Sunday, June 12, 2011

Beginning

    I've tried to blog several times before but I've always quit after a couple months.  I would attempt to manufacture profound thoughts and spend hours crafting the perfect posts only to be completely exhausted by the time I was done.  After trying so hard I would always be tired of the whole process in a few short weeks.  Trying was always the death of my blogs.

    Now its time to take it up again.  This time I was able to work blogging into a syllabus for an assignment to give myself a little extra incentive.  Maybe if I have to write eventually it will develop as a natural rhythm of my life.  (That's at least my hope anyway.)  This time I also plan to try much less. 

    As we were driving to church this morning I was thinking about a book I'm reading right now called Introverts in the Church.  So far I have absolutely loved the book, not because it is the most profound book I've ever read, but because I have intimately connected with it.  It's almost as if he is writing my own thoughts for me, telling my story.  I started to think about other books in the past couple of years that I've loved like Evolving in Monkey Town and Questions to all Your Answers.  I loved both of those books, again, not because they were necessarily saying something groundbreaking but because I could relate to them.  They  gave me great encouragement, showing me that I am not alone in this journey.  There are other people just like me struggling to follow Jesus as best they can.  They struggle with doubts and cliches, with personality issues and questions.  Yet they keep going and they keep sharing their journey.

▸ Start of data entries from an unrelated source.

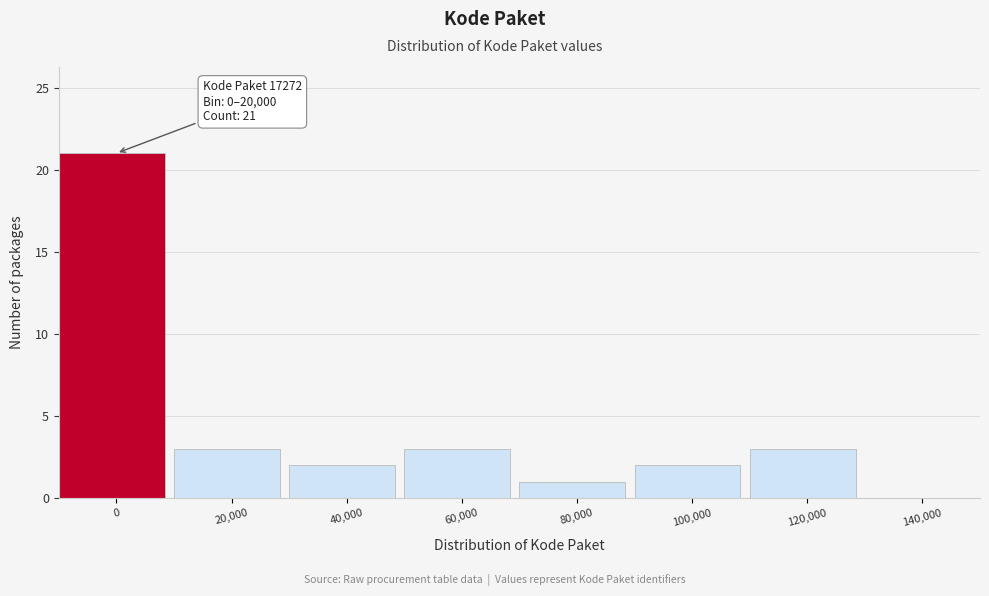

Reading right to left, list all the values displayed in this chart.

140,000=0	120,000=3	100,000=2	80,000=1	60,000=3	40,000=2	20,000=3	0=21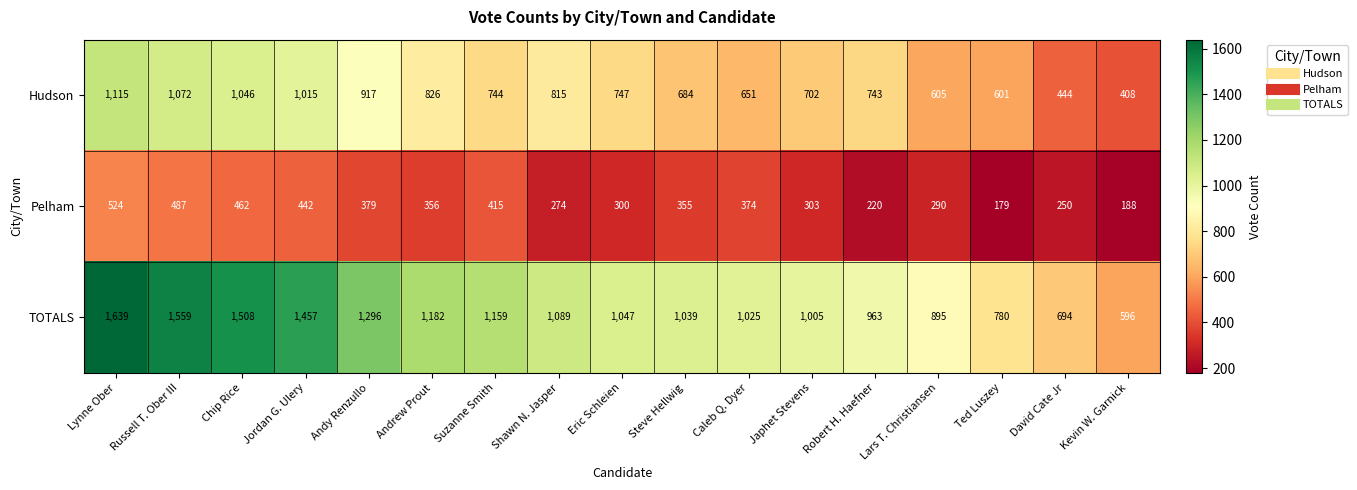

Which series has the largest total across all categories?

TOTALS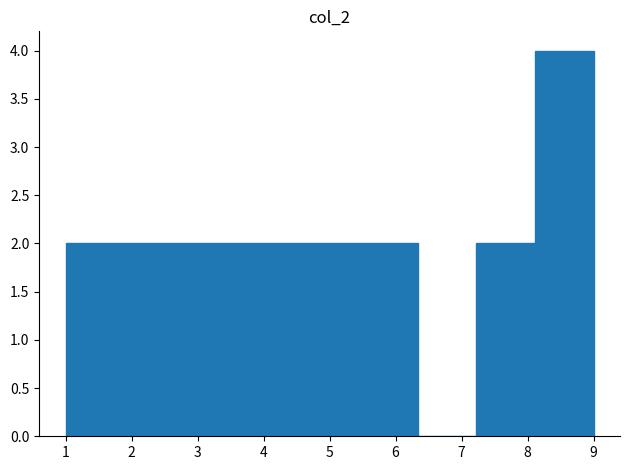

What is the height of the bar covering 3.7 to 4.6 on the x-axis? Neither the bar edges nor the heights are printed on the chart, so give them approximately, as read against the axes.

2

    This lead me to reflect upon my own writing.  Maybe I don't have to say something profound all the time.  Maybe I should just let my thoughts flow.  Maybe I should put my story out there so perhaps someone can recognize it as their own and be encouraged just like I was with Introverts, Evolving, and Questions.  Even when I don't have the best point to make, my thoughts could be exactly what someone else needs to make it through the day.  With that in mind, I begin.